[MATERIAL PROVIDED]

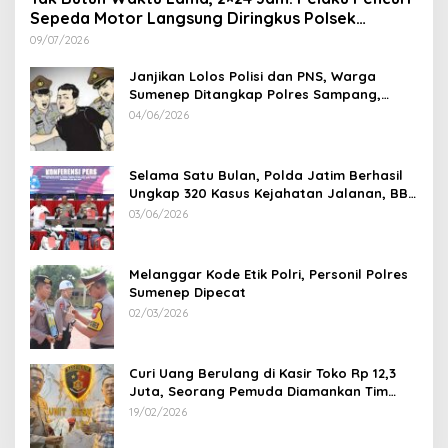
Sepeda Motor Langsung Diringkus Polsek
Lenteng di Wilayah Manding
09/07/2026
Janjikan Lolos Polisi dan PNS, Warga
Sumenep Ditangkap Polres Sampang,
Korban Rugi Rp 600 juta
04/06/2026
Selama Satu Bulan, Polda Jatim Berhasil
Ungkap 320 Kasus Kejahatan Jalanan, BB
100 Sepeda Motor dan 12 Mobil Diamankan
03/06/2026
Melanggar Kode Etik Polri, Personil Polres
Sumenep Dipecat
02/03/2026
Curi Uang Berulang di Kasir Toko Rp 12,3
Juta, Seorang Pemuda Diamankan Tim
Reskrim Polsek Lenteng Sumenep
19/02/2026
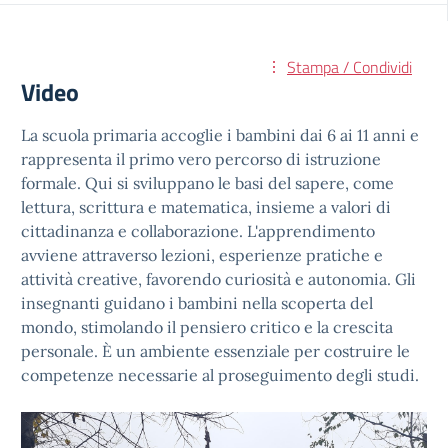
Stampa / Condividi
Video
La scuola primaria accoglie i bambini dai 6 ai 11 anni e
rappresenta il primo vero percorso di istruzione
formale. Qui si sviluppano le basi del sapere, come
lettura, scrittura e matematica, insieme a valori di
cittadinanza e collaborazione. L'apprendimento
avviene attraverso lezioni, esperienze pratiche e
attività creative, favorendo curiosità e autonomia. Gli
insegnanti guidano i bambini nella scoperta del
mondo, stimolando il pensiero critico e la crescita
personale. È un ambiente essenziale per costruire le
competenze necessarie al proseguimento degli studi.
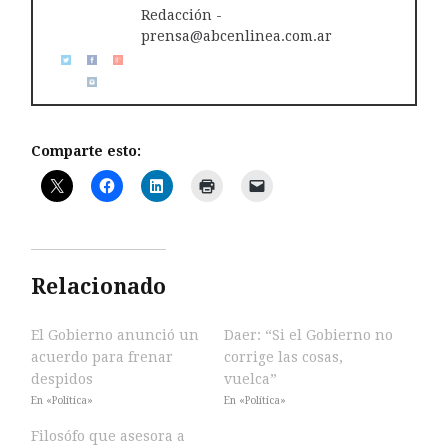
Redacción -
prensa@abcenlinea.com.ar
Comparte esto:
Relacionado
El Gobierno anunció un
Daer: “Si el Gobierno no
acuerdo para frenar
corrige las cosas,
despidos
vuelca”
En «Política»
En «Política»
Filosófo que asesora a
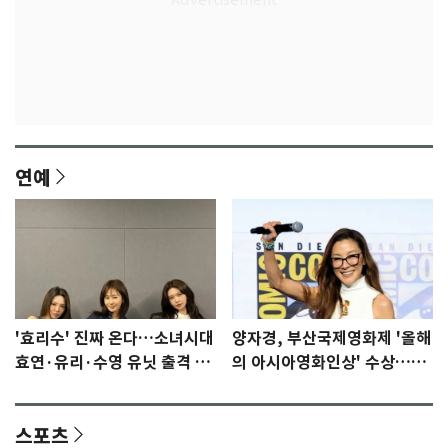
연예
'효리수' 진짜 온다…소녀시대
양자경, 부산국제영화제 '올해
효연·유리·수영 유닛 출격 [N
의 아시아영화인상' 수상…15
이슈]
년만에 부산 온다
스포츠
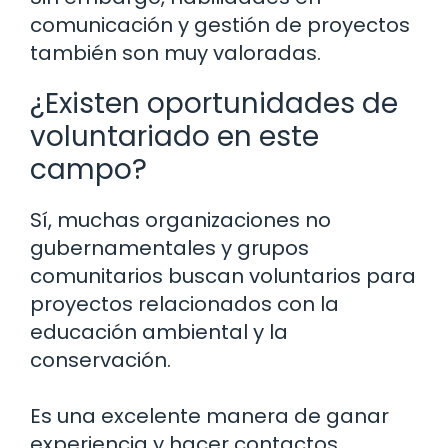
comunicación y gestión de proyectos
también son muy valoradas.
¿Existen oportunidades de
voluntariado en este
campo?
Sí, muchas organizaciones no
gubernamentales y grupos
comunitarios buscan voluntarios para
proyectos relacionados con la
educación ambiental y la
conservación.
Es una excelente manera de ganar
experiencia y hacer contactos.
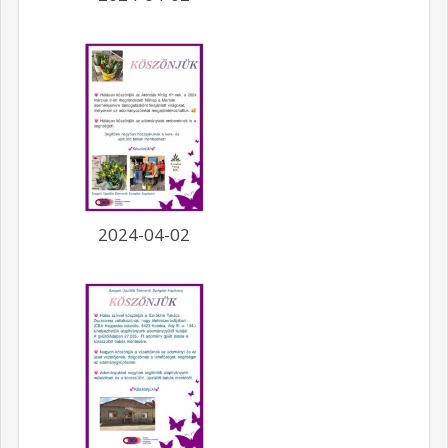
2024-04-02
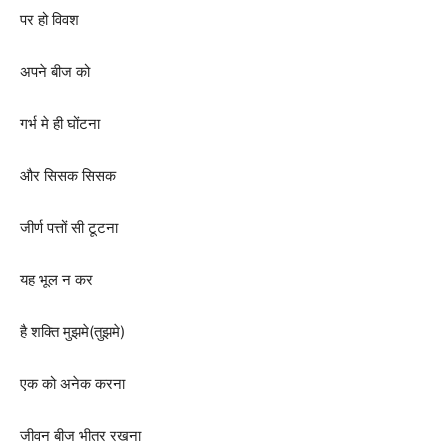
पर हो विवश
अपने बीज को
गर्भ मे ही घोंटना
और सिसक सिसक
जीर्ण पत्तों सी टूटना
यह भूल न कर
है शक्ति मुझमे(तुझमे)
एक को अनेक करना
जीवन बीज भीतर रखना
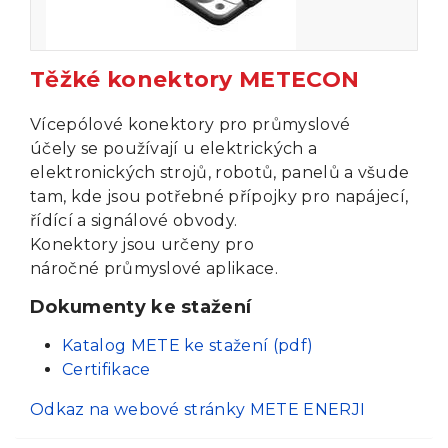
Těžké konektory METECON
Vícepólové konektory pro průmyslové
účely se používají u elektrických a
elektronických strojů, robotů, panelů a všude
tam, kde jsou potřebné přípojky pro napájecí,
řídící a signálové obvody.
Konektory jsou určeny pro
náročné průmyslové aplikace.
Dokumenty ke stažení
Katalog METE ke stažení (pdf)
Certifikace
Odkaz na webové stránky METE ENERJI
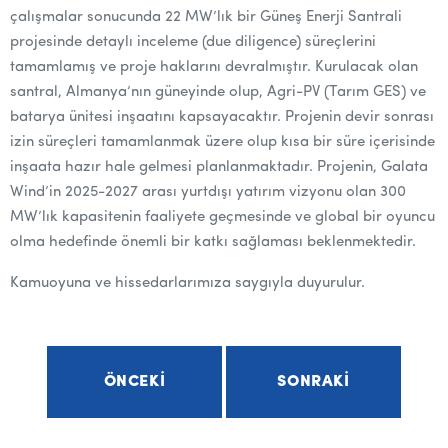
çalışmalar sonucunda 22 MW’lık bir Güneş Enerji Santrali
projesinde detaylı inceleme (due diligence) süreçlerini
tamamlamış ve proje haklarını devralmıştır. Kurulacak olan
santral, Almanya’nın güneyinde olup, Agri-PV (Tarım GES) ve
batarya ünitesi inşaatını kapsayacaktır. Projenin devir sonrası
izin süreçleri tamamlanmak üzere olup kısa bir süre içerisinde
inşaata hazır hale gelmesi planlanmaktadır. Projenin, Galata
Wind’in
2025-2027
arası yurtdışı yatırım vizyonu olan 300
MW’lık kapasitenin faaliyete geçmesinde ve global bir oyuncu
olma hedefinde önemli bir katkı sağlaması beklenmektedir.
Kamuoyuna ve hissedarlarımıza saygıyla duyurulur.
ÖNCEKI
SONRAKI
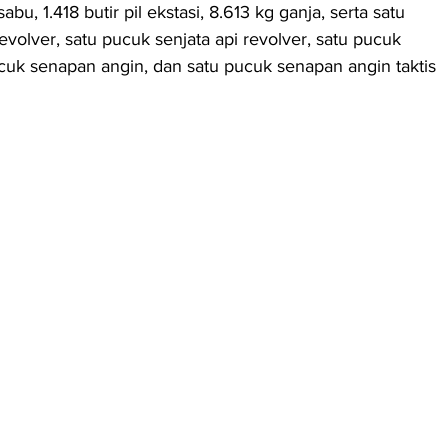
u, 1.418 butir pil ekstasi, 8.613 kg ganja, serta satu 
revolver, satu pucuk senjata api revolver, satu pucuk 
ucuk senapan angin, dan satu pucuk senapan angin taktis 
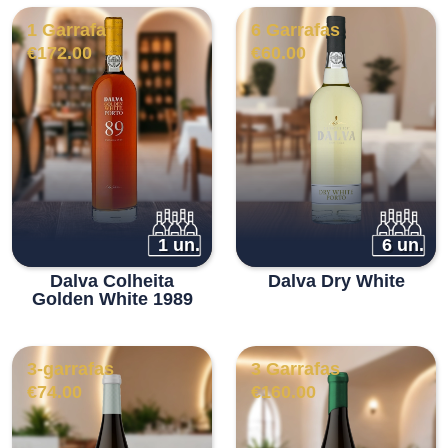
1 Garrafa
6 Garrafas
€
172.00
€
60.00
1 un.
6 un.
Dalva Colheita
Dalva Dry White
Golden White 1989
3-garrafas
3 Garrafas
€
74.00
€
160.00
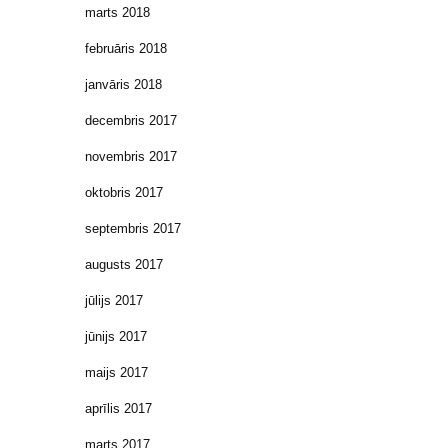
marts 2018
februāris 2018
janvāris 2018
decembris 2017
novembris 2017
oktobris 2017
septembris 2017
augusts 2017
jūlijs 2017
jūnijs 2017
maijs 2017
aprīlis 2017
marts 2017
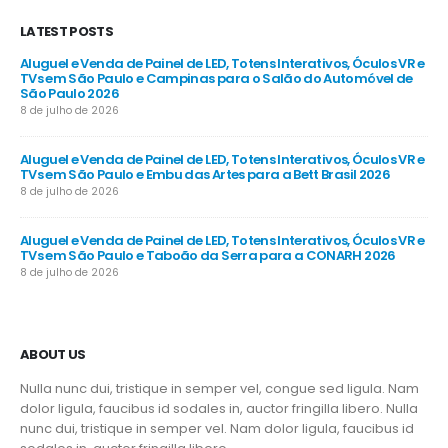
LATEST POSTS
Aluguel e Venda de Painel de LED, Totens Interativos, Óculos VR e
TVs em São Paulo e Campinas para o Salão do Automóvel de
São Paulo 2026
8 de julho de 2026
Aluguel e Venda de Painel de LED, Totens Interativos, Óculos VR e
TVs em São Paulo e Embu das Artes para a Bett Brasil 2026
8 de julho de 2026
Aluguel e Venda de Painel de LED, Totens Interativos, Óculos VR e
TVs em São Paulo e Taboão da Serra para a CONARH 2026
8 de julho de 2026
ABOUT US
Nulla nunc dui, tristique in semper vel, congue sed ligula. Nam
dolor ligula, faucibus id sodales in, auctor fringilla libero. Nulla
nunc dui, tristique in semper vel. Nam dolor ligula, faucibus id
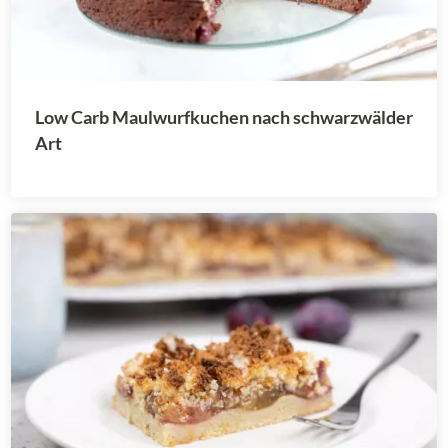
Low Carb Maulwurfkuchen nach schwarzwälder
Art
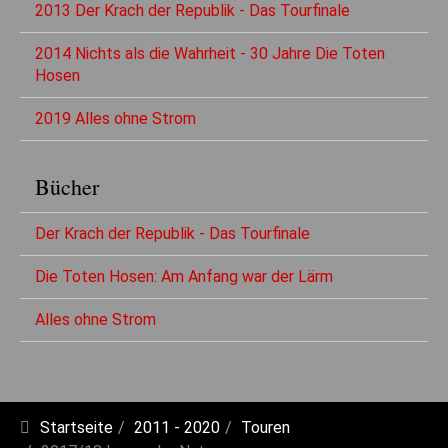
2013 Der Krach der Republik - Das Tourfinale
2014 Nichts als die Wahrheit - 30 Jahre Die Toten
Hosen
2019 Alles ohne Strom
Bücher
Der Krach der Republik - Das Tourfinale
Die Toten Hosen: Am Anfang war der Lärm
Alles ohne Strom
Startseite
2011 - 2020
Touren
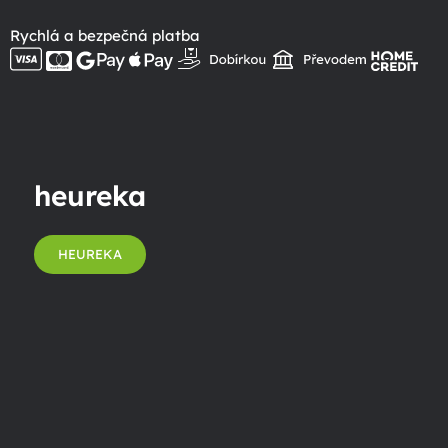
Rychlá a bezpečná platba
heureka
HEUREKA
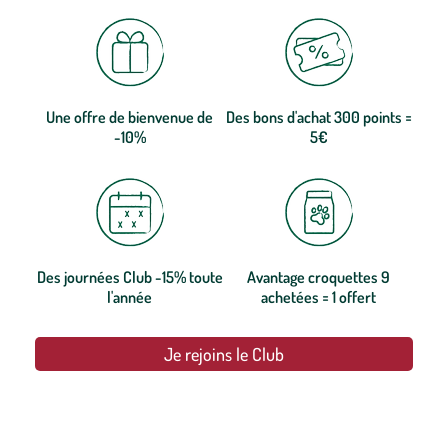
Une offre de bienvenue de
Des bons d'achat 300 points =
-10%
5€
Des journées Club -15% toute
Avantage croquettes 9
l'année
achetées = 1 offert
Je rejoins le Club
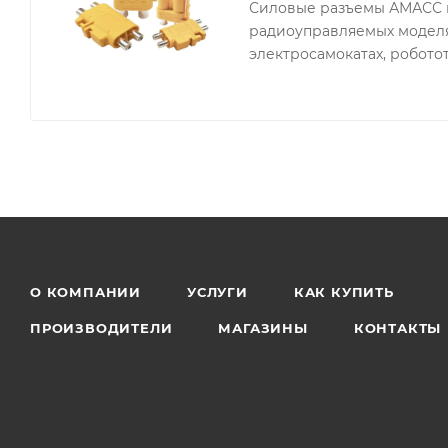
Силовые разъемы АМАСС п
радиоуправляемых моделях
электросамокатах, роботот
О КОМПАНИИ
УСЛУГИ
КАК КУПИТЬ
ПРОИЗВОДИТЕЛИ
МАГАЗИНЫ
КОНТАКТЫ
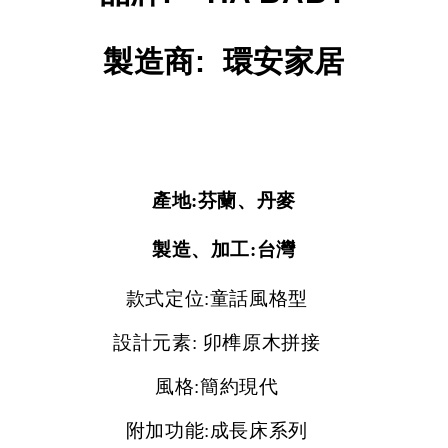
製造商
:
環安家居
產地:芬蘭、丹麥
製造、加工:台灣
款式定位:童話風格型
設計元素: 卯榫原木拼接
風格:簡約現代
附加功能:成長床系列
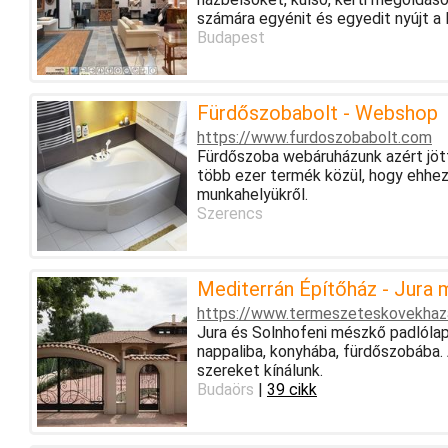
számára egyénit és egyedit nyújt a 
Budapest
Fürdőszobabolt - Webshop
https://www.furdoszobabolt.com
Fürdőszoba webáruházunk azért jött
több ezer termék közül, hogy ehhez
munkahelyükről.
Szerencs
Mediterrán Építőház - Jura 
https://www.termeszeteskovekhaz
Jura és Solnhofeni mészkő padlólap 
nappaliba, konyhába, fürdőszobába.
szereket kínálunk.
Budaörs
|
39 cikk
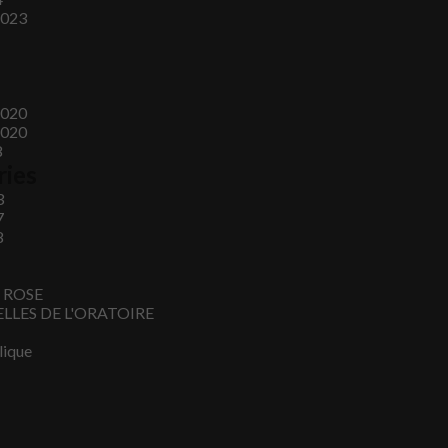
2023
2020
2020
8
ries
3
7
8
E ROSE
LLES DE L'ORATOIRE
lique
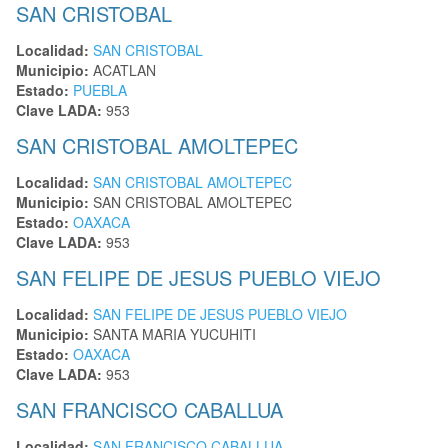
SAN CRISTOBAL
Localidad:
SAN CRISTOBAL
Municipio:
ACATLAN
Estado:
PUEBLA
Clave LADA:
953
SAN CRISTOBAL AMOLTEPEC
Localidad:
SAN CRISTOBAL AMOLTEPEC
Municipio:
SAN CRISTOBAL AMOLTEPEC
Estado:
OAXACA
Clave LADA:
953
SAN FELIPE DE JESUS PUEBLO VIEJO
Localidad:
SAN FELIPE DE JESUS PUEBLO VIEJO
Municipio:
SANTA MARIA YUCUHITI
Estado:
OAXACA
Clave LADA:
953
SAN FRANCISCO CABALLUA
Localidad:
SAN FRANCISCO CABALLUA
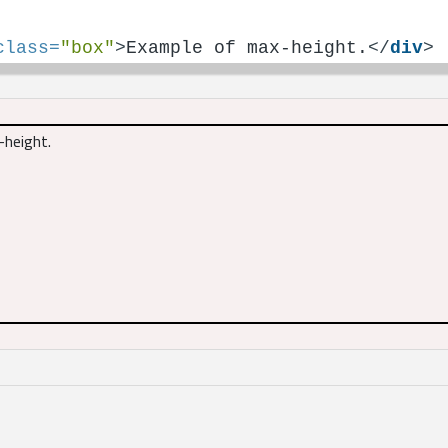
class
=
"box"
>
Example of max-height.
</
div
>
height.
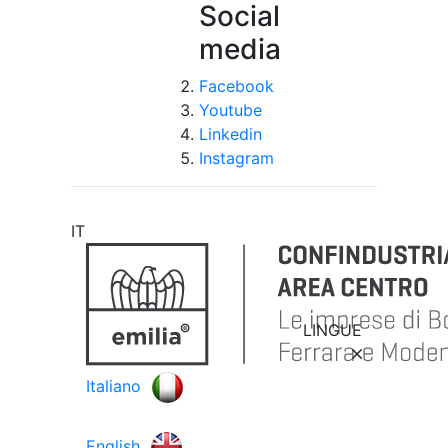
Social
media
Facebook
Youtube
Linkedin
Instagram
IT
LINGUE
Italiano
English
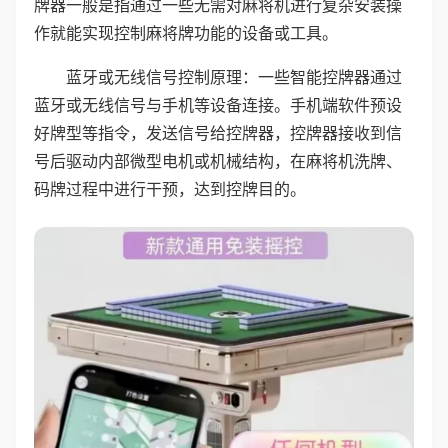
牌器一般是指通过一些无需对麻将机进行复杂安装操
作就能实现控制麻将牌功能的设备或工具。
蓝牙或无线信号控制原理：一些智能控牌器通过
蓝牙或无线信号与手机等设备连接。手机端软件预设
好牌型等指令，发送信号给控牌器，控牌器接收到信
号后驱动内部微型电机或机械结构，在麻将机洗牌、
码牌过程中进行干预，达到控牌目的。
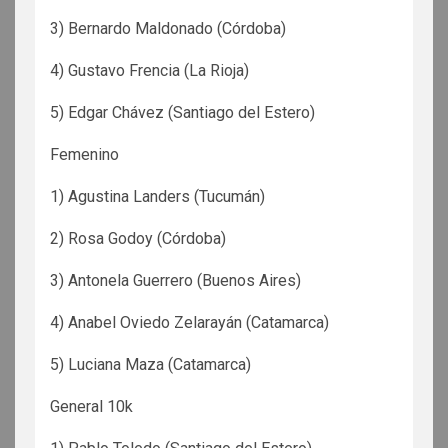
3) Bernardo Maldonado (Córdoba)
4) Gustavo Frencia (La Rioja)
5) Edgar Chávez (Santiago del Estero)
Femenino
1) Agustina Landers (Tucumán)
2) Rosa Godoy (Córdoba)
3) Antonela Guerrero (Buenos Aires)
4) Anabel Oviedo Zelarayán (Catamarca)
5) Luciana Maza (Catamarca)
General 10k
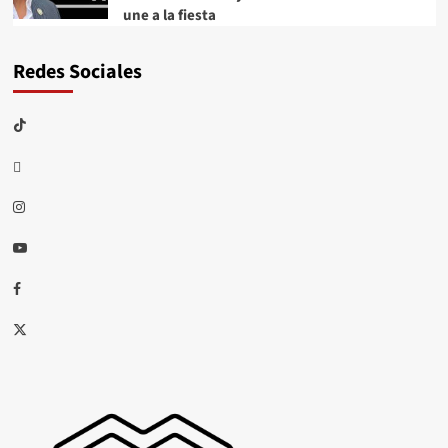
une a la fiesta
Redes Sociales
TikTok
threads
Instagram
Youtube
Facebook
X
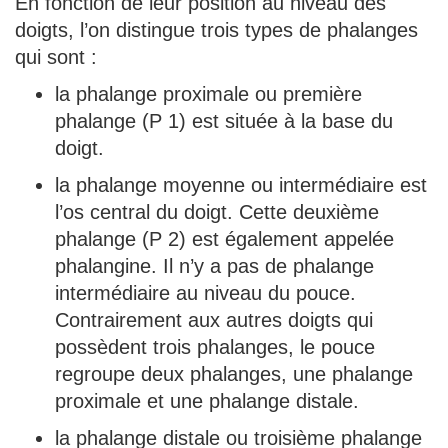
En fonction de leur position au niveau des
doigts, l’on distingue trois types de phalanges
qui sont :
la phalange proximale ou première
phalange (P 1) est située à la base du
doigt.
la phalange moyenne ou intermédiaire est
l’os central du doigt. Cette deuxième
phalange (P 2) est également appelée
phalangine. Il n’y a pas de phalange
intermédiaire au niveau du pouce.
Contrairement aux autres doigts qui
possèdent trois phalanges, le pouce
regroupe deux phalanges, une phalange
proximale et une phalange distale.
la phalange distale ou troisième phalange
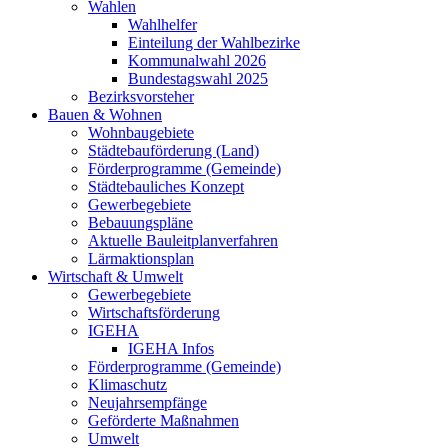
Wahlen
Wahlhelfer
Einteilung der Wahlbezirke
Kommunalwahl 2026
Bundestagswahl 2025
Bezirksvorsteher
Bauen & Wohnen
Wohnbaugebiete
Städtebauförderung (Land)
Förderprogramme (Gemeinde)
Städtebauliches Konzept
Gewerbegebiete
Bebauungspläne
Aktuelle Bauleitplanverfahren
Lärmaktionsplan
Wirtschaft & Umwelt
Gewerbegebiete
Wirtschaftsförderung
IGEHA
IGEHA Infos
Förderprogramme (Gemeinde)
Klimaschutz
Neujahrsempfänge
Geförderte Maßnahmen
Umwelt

[/MATERIAL PROVIDED]

• [TASK TO COMPLETE] Your copy should consist only of the lines from the one containing "5) Luciana Maza (Catamarca)" through the last line of the entries above, reproduced exactly, without pictures.

• [ANSWER SPACE]
5) Luciana Maza (Catamarca)
General 10k
une a la fiesta
Redes Sociales
TikTok
threads
Instagram
Youtube
Facebook
X
En fonction de leur position au niveau des
doigts, l’on distingue trois types de phalanges
qui sont :
la phalange proximale ou première
phalange (P 1) est située à la base du
doigt.
la phalange moyenne ou intermédiaire est
l’os central du doigt. Cette deuxième
phalange (P 2) est également appelée
phalangine. Il n’y a pas de phalange
intermédiaire au niveau du pouce.
Contrairement aux autres doigts qui
possèdent trois phalanges, le pouce
regroupe deux phalanges, une phalange
proximale et une phalange distale.
la phalange distale ou troisième phalange
Wahlen
Wahlhelfer
Einteilung der Wahlbezirke
Kommunalwahl 2026
Bundestagswahl 2025
Bezirksvorsteher
Bauen & Wohnen
Wohnbaugebiete
Städtebauförderung (Land)
Förderprogramme (Gemeinde)
Städtebauliches Konzept
Gewerbegebiete
Bebauungspläne
Aktuelle Bauleitplanverfahren
Lärmaktionsplan
Wirtschaft & Umwelt
Gewerbegebiete
Wirtschaftsförderung
IGEHA
IGEHA Infos
Förderprogramme (Gemeinde)
Klimaschutz
Neujahrsempfänge
Geförderte Maßnahmen
Umwelt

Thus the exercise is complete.